Saturday, September 12, 2009

The Shack Revisited*

People have been asking me what I thought of the new book by William P. Young called The Shack. They say: “You gotta read it; it’s a great book.” And so I ask them: “Okay, what’s so great about it?” What I get is theology – they like the view of God the book espouses. Of course, that means I’m in. So I read it. It’s a good read, really. Real page-turner. Young manifests a rare gift of language and imagery. Example: The central character, Mack, receives a note, presumably from God, which he then proceeds to open. Young describes this rather pedestrian task with language that is anything but – Turning his back to the breath-snatching wind, he finally coaxed the single small rectangle of unfolded paper out of its nest. Now, that’s nice.

Theologically, the book is a bit schizophrenic, perhaps intentionally so. When the tortured protagonist, Mack, is speaking, the theology espoused is a sort of new age, postmodern, existential, anti-intellectual, “roll-your-own” spirituality that gives priority to feeling over thinking, experience over tradition, immanence over transcendence, and the personal (individual) over the corporate and cosmic. One passage in the book is telling:

Try as he might, Mack could not escape the desperate possibility that the note just might be from God after all, even if the thought of God passing notes did not fit well with his theological training. In seminary he had been taught that God had completely stopped any overt communication with moderns, preferring to have them only listen to and follow sacred Scripture, properly interpreted, of course. God’s voice had been reduced to paper, and even that paper had to be moderated and deciphered by the proper authorities and intellects.
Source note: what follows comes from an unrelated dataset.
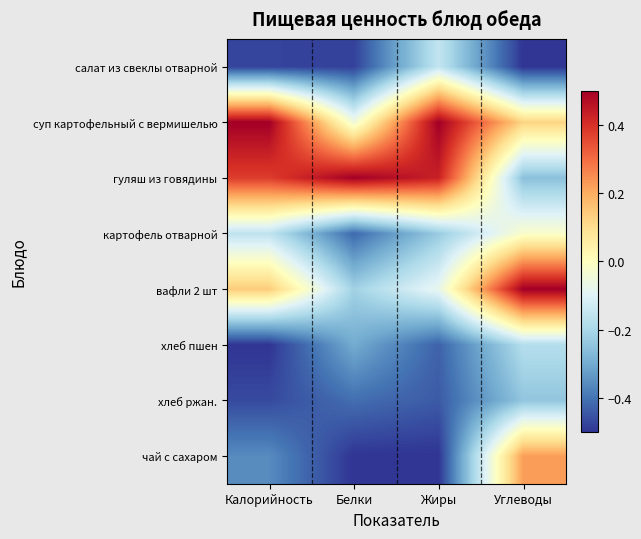

Which has a higher value, Углеводы or Жиры?

Жиры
It seemed that direct communication with God was something exclusively for the ancients and uncivilized, while educated Westerners’ access to God was mediated and controlled by the intelligentsia. Nobody wanted God in a box, just in a book. Especially an expensive one bound in leather with gilt edges, or was that guilt edges?

But when “God” is talking (as “Papa,” “Jesus,” or “Sarayu” – Young’s take on the Trinity) the theology expressed is more fully orbed, satisfying, and, occasionally, even profound. For example, when Mack asks Papa who’s in charge in the Trinity, Papa responds:

Humans are so lost and damaged that to you it is almost incomprehensible that people could work or live together without someone being in charge. …Creation has been taken down a very different path than we desired. In your world the value of the individual is constantly weighed against the survival of the system, whether political, economic, social, or religious – any system actually. First one person, and then a few, and finally even many are easily sacrificed for the good and ongoing existence of that system. In one form or another this lies behind every struggle for power, every prejudice, every war, and every abuse of relationship. The ‘will to power and independence’ has become so ubiquitous that it is now considered normal.

Actually, that’s not a bad interpretation of Jesus’ statement about the “will to power” in Mark 10:42-45 in which he suggests that power is pagan and cannot be redeemed; only aborted.

Of course, the theological issue at stake in The Shack is theodicy – the problem of evil; literally, the "judgment of God" as in God on trial. (See the collection of essays by C. S. Lewis titled God in the Dock.) Mack’s daughter, Missy, was kidnapped and murdered at The Shack and he returns to the scene of the crime three and a half years later to make sense of it all…and peace with God. C. S. Lewis, in The Problem of Pain, expressed the essence of the issue of theodicy when he says, “There are three statements, only two of which can be held together – God is all-powerful; God is good; Bad things happen.” The Shack resolves the “problem” (just as Rabbi Kushner does, When Bad Things Happen to Good People) with an appeal to impotence and immanence – God may be “all good,” but he is not “all powerful,” God’s power being limited by human choice and freedom. That resolution to the problem of evil works (in the sense of being satisfying) if the pain/evil we’re talking about is personal pain/evil. When what I’m dealing with is individual, personal, intimate suffering then it’s enough to have a God Who puts His arms around me and says “I know just how you feel even though there’s really not very much I can do about it.” When my pain is personal, immanence trumps transcendence. But when the pain is cosmic – when the bombs are falling, or the 767’s are flying into the World Trade Center – I want more than just empathy; I want sovereignty. I observed that churches were full on Sunday September 16, 2001, and the worshippers weren’t so much looking for a Caring God as a Sovereign God. Indeed, someone even said to me on that Sunday: “I needed to come here today to be reminded of Who’s in charge.” To be sure, it didn’t last. Never does. Life settles in and settles down and the tuff stuff, while not painless, is at least personal rather than cosmic, and therefore seems more manageable, and we think that with a little understanding we can handle it. That’s The Shack’s approach to theodicy; and that’s all right, I guess, so long as we remember that God is also the “Blazing Fire” the writer of Hebrews talks about (see Hebrews 12:18-21). Immanence and transcendence – we need both in our gods. Fortunately, with the Bible’s God, we get both.

One final comment. I find it interesting…and encouraging that The Shack is the number one best seller right now on the New York Times Best Seller’s List. It documents what some of us have long suspected; that, despite the ubiquitous secularism and just plain silliness being served up these days as a “junk food diet” for the desperate and the disconnected, there is yet a deep, abiding longing for God hardwired in every one of us. And it shows up at the strangest times…in the strangest places. That’s probably important.

*The is a a reprint of a blog I did on July 10, 2008. There is renewed interest in the book in our area (western NC) because the author has been invited to speak at a local college.

1 comment:

J. Travis Moger said...

The problem of evil is the Achilles heel of monotheism (Christianity included). How can a perfectly good, omnipotent God allow evil and suffering? The Shack gives us permission to think and talk about this difficult, if not insoluble, dilemma.